Capital One’s next battle cry may be, “What’s in your Apple Pay wallet?” as the major banks fight it out to be the default Apple Pay card in Apple’s new mobile payments system.
“It’s a healthy competition,” JPMorgan Chase marketing chief Kristin Lemkau told the Financial Times. JPMorgan Chase launched Apple Pay-centered marketing campaigns on the same day as the service’s unveiling, and similar campaigns from Apple’s other partner banks quickly followed.
“You want to create an incentive for people to download their card in Apple Pay and use it as their default card,” Lemkau added.
This writer has already begun receiving Apple Pay related emails from my credit card providers, Capital One and Chase are both are included in that virtual pile of promotional messages.
When a user pays for a service or merchandise using Apple Pay, they simply hold their finger on their iPhone 6 or iPhone 6 Plus’s Touch ID sensor near an NFC reader at a merchant’s point of sale terminal, and the transaction is completed using the default card set up in Apple Pay.
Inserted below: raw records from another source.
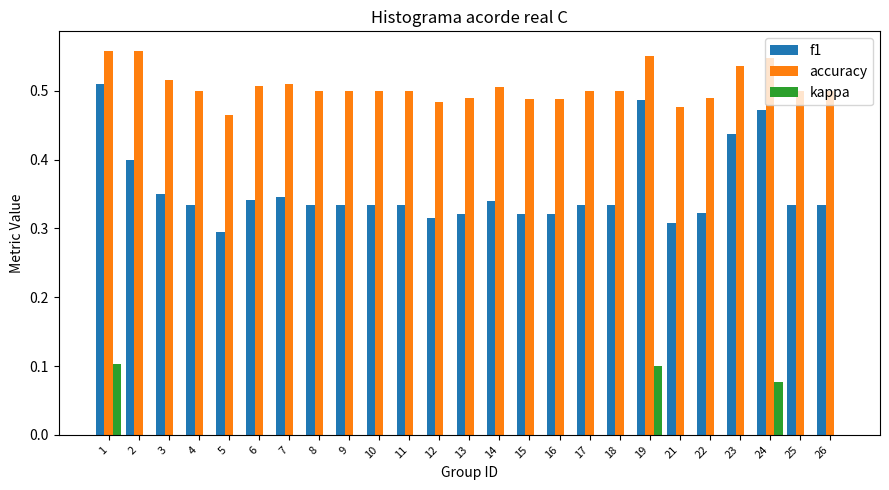

Reading left to right, list all the values displayed in this chart.

f1: 0.5	0.4	0.4	0.3	0.3	0.3	0.3	0.3	0.3	0.3	0.3	0.3	0.3	0.3	0.3	0.3	0.3	0.3	0.5	0.3	0.3	0.4	0.5	0.3	0.3
accuracy: 0.6	0.6	0.5	0.5	0.5	0.5	0.5	0.5	0.5	0.5	0.5	0.5	0.5	0.5	0.5	0.5	0.5	0.5	0.6	0.5	0.5	0.5	0.5	0.5	0.5
kappa: 0.1	0.0	0.0	0.0	0.0	0.0	0.0	0.0	0.0	0.0	0.0	0.0	0.0	0.0	0.0	0.0	0.0	0.0	0.1	0.0	0.0	-0.0	0.1	0.0	0.0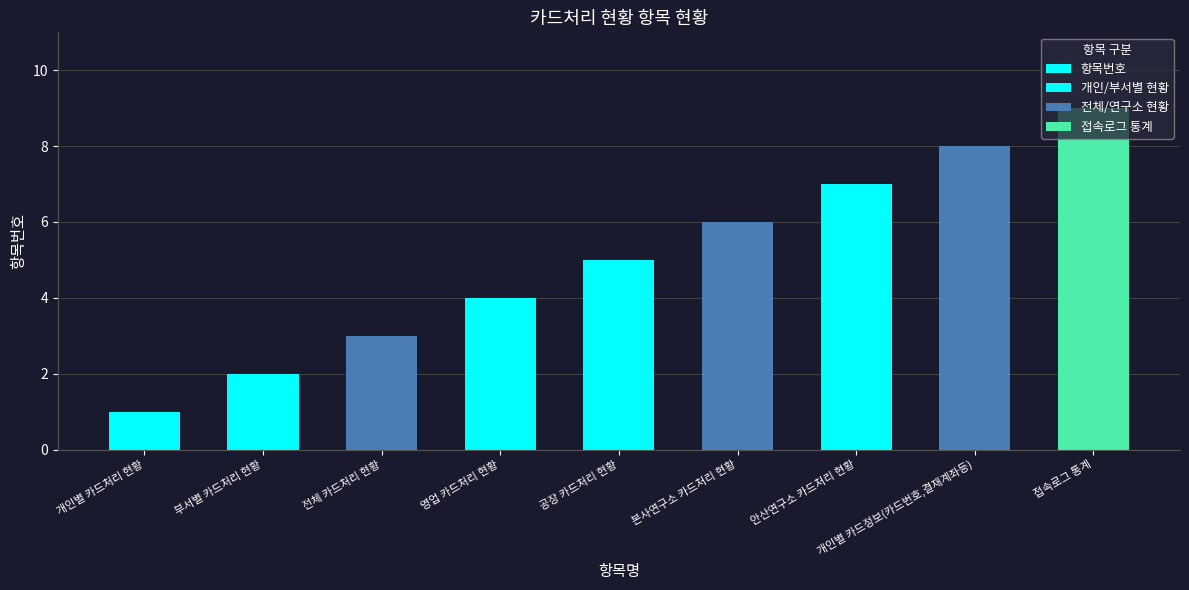

At which label is the value closest to 5?

공장 카드처리 현황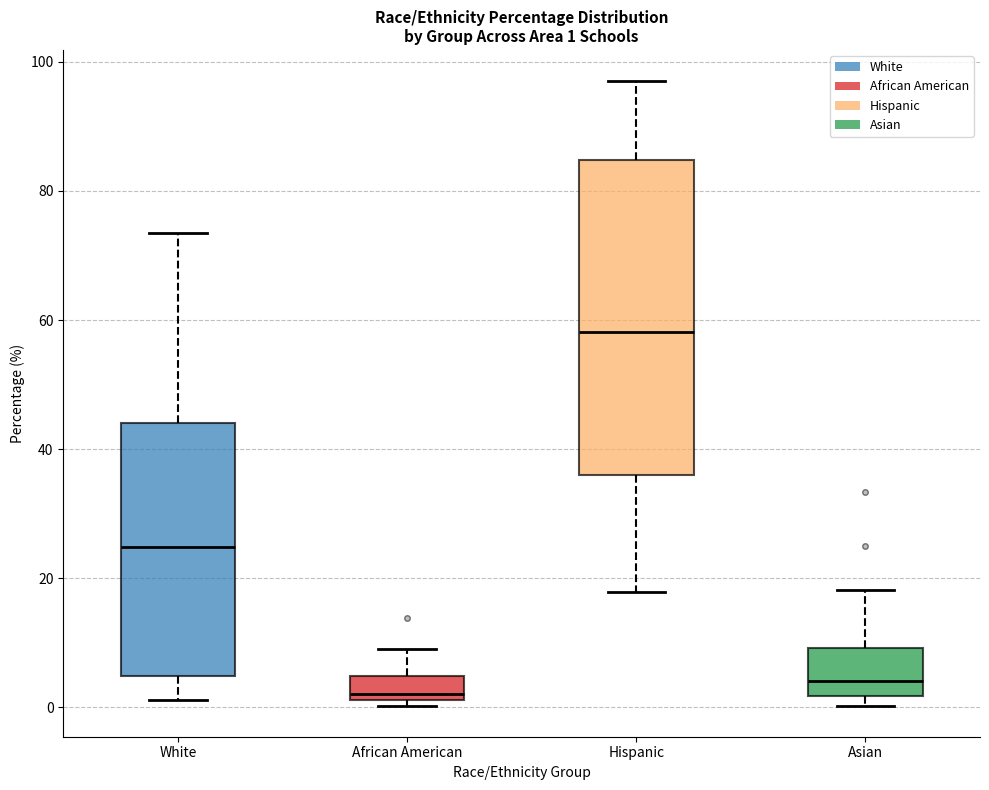

Which box is the tallest, from its lower edge to its upper edge?

Hispanic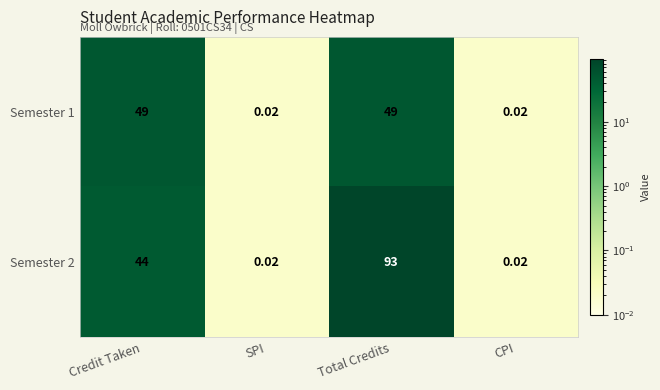

At how many categories does at least one series exceed 67?

1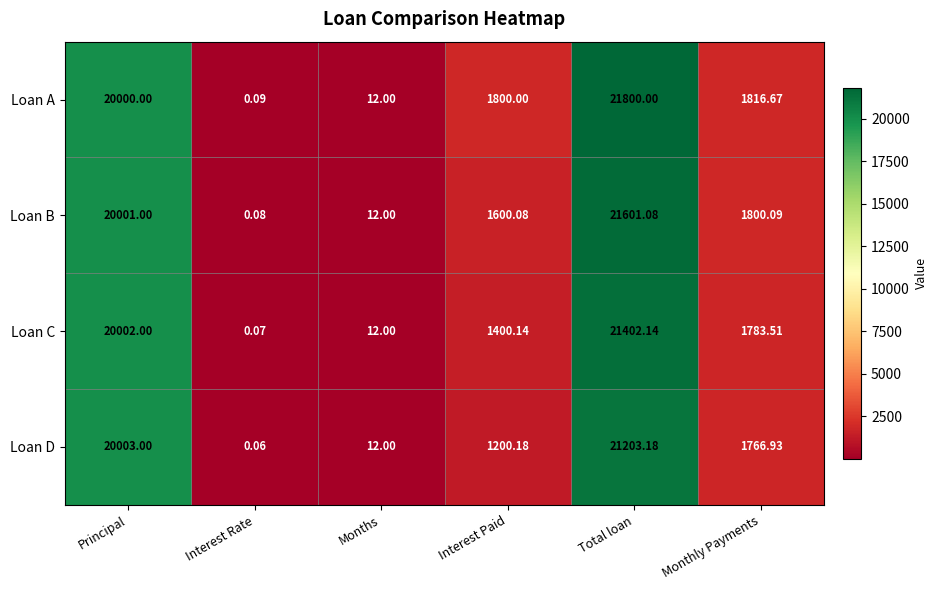

At which category does the chart reach its peak across all series?

Total loan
Banks want to their card to be that default card, as once you set it, they believe you’ll be unlikely to change it with any amount of regularity.
Although other payment systems, such as Google Wallet, have seen relatively slow rates of adoption, Apple’s new electronic payment system could be the jolt the industry needs.
Although they’ll be giving up a small piece of the action to Apple, banks believe if they can be the default card in your “electronic wallet” they have a good chance of seeing increased transactions come through their virtual doors, leading to an increase in profits.